Yeah, no kidding. These books are
very close to unread today, even in France, scholars of the literature of the
period aside, and 13,000 pages is a lot even for them.
This suitor never reads more than a page of any of these
books but he does prevent Arabella’s father from burning them, like the priest in Don
Quixote does to the knightly romances.
A heroic feat as far as I am concerned.
The poor editor of the Oxford World’s Classics edition spends
most of her time tracking down each of the many references Arabella makes to
the French romances, summarizing and often correcting them, so the endnotes are
mostly tedious summaries of tedious episodes from tedious novels. Luckily the clichés of the 17th century are not so far from
the clichés of
today, so it is easy to follow along without the details.

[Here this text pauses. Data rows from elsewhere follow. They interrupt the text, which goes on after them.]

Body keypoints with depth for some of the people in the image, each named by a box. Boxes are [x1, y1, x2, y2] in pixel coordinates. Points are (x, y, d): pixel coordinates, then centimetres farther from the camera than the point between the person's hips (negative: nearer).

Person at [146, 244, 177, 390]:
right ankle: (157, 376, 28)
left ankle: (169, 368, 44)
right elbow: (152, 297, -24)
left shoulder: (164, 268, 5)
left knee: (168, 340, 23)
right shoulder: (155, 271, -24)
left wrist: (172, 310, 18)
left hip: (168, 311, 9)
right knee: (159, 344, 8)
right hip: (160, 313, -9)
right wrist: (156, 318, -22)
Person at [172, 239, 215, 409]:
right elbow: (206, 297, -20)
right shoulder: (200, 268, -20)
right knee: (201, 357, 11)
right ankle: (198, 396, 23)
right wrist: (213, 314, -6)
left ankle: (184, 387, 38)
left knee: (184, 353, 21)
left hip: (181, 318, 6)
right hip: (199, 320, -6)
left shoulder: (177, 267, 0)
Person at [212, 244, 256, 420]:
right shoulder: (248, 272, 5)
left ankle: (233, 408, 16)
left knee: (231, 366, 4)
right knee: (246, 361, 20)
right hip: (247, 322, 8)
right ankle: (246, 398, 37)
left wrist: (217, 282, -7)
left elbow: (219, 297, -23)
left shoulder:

Many passages suggest that Arabella would be happy if she
just had someone to talk to about her hobby, if she had a fandom, a forum
on the internet and an annual convention where she could cosplay. The “original fangirl,” Di calls her. Lennox’s prose is minimally descriptive but
does have passages describing the heroine’s fantastic costumes, her own designs.
At one point it seemed like the novel would end with
Arabella’s mania infecting everyone around her, which might have been fun, but
instead it all jerks to a halt when Samuel Johnson, disguised as a priest,
convinces her that the French romances are un-Christian and that she should be
reading the morally improving novels of Samuel Richardson instead. I have read three of Richardson’s four novels;
all three feature, prominently, in a contemporary, nominally realistic setting,
the kidnapping of the heroine, so honestly I don’t think reading Richardson is
going to work here. One delusion will be
replaced with another. Reading novels is
basically poison; we readers of novels all know that.
Now it sounds as though I recommend the book lol.
ReplyDeleteOh, I had fun reading this (checks blog) almost two years ago! I'm glad others are checking it out too. --Jean @ Howling Frog, whose google login never seems to work
ReplyDeleteThe Google login is just the one that should work.
ReplyDeleteI think you enjoyed the book a bit more than I did. But anyone sympathetic to the period just enjoy it to some degree. It may be the easiest 18th century British novel I have ever read.
I know! And yet. But it works today, on the same computer, why?
DeleteI probably did, but it was such a quick and easy read for an 18th c novel that I didn't mind its limitations. Come to think of it, I felt the Zombie Pride and Prejudice trend qualified for one humorous pamphlet and not more, so evidently I'm more okay with this particular one-trick pony?
I suppose the abridged, edited Robinson Crusoe and Gulliver's Travels I read as a child are really the easiest 18th century novels I've ever read. The comparison to Swift was hard on Lennox - could you please, please, develop the joke?